• Exercise description
Please pull out every one of the lines below and reproduce each word for word, with nothing changed.

• Recorded data
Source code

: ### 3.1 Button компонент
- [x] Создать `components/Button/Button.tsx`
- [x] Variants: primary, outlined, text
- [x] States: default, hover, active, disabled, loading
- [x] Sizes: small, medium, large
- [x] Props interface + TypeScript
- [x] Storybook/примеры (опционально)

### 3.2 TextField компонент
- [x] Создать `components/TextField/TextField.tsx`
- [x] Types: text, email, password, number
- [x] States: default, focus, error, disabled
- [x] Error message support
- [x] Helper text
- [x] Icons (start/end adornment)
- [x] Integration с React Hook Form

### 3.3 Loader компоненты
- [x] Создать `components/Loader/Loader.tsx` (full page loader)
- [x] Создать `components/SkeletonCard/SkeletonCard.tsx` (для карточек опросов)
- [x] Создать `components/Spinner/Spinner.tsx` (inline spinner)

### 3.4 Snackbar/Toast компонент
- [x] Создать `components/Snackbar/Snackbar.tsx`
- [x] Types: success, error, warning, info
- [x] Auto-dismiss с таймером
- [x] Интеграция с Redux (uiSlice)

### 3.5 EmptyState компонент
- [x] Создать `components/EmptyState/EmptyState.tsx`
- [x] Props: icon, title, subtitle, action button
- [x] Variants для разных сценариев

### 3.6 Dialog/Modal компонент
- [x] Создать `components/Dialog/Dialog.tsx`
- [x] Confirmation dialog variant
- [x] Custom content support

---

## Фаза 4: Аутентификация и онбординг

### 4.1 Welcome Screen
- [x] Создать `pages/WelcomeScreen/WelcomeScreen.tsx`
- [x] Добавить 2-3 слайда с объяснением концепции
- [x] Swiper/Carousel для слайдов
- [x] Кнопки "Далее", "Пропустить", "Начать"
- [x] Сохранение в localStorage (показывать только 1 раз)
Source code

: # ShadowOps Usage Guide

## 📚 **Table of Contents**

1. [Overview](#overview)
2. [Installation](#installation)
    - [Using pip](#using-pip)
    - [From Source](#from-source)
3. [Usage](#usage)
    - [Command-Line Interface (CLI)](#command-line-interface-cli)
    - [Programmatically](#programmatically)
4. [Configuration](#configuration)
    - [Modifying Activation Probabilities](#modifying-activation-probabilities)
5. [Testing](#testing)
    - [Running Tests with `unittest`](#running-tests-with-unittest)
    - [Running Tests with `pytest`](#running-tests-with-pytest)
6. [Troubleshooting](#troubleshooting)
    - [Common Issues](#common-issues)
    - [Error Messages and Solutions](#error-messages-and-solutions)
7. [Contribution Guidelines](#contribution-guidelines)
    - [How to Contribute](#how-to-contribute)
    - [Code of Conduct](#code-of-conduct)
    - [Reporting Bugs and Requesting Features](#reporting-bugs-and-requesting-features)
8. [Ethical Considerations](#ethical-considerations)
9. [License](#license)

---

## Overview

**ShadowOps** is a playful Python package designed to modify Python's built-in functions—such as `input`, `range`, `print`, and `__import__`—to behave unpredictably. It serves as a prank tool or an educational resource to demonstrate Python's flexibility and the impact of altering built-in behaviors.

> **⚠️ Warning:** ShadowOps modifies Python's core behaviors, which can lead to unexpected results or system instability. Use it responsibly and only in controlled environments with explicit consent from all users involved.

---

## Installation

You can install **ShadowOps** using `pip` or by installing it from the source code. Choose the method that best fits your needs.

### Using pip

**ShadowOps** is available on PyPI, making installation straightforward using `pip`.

• Exercise solution
Source code

: ### 3.1 Button компонент
- [x] Создать `components/Button/Button.tsx`
- [x] Variants: primary, outlined, text
- [x] States: default, hover, active, disabled, loading
- [x] Sizes: small, medium, large
- [x] Props interface + TypeScript
- [x] Storybook/примеры (опционально)

### 3.2 TextField компонент
- [x] Создать `components/TextField/TextField.tsx`
- [x] Types: text, email, password, number
- [x] States: default, focus, error, disabled
- [x] Error message support
- [x] Helper text
- [x] Icons (start/end adornment)
- [x] Integration с React Hook Form

### 3.3 Loader компоненты
- [x] Создать `components/Loader/Loader.tsx` (full page loader)
- [x] Создать `components/SkeletonCard/SkeletonCard.tsx` (для карточек опросов)
- [x] Создать `components/Spinner/Spinner.tsx` (inline spinner)

### 3.4 Snackbar/Toast компонент
- [x] Создать `components/Snackbar/Snackbar.tsx`
- [x] Types: success, error, warning, info
- [x] Auto-dismiss с таймером
- [x] Интеграция с Redux (uiSlice)

### 3.5 EmptyState компонент
- [x] Создать `components/EmptyState/EmptyState.tsx`
- [x] Props: icon, title, subtitle, action button
- [x] Variants для разных сценариев

### 3.6 Dialog/Modal компонент
- [x] Создать `components/Dialog/Dialog.tsx`
- [x] Confirmation dialog variant
- [x] Custom content support

---

## Фаза 4: Аутентификация и онбординг

### 4.1 Welcome Screen
- [x] Создать `pages/WelcomeScreen/WelcomeScreen.tsx`
- [x] Добавить 2-3 слайда с объяснением концепции
- [x] Swiper/Carousel для слайдов
- [x] Кнопки "Далее", "Пропустить", "Начать"
- [x] Сохранение в localStorage (показывать только 1 раз)
Source code

: # ShadowOps Usage Guide

## 📚 **Table of Contents**

1. [Overview](#overview)
2. [Installation](#installation)
    - [Using pip](#using-pip)
    - [From Source](#from-source)
3. [Usage](#usage)
    - [Command-Line Interface (CLI)](#command-line-interface-cli)
    - [Programmatically](#programmatically)
4. [Configuration](#configuration)
    - [Modifying Activation Probabilities](#modifying-activation-probabilities)
5. [Testing](#testing)
    - [Running Tests with `unittest`](#running-tests-with-unittest)
    - [Running Tests with `pytest`](#running-tests-with-pytest)
6. [Troubleshooting](#troubleshooting)
    - [Common Issues](#common-issues)
    - [Error Messages and Solutions](#error-messages-and-solutions)
7. [Contribution Guidelines](#contribution-guidelines)
    - [How to Contribute](#how-to-contribute)
    - [Code of Conduct](#code-of-conduct)
    - [Reporting Bugs and Requesting Features](#reporting-bugs-and-requesting-features)
8. [Ethical Considerations](#ethical-considerations)
9. [License](#license)

---

## Overview

**ShadowOps** is a playful Python package designed to modify Python's built-in functions—such as `input`, `range`, `print`, and `__import__`—to behave unpredictably. It serves as a prank tool or an educational resource to demonstrate Python's flexibility and the impact of altering built-in behaviors.

> **⚠️ Warning:** ShadowOps modifies Python's core behaviors, which can lead to unexpected results or system instability. Use it responsibly and only in controlled environments with explicit consent from all users involved.

---

## Installation

You can install **ShadowOps** using `pip` or by installing it from the source code. Choose the method that best fits your needs.

### Using pip

**ShadowOps** is available on PyPI, making installation straightforward using `pip`.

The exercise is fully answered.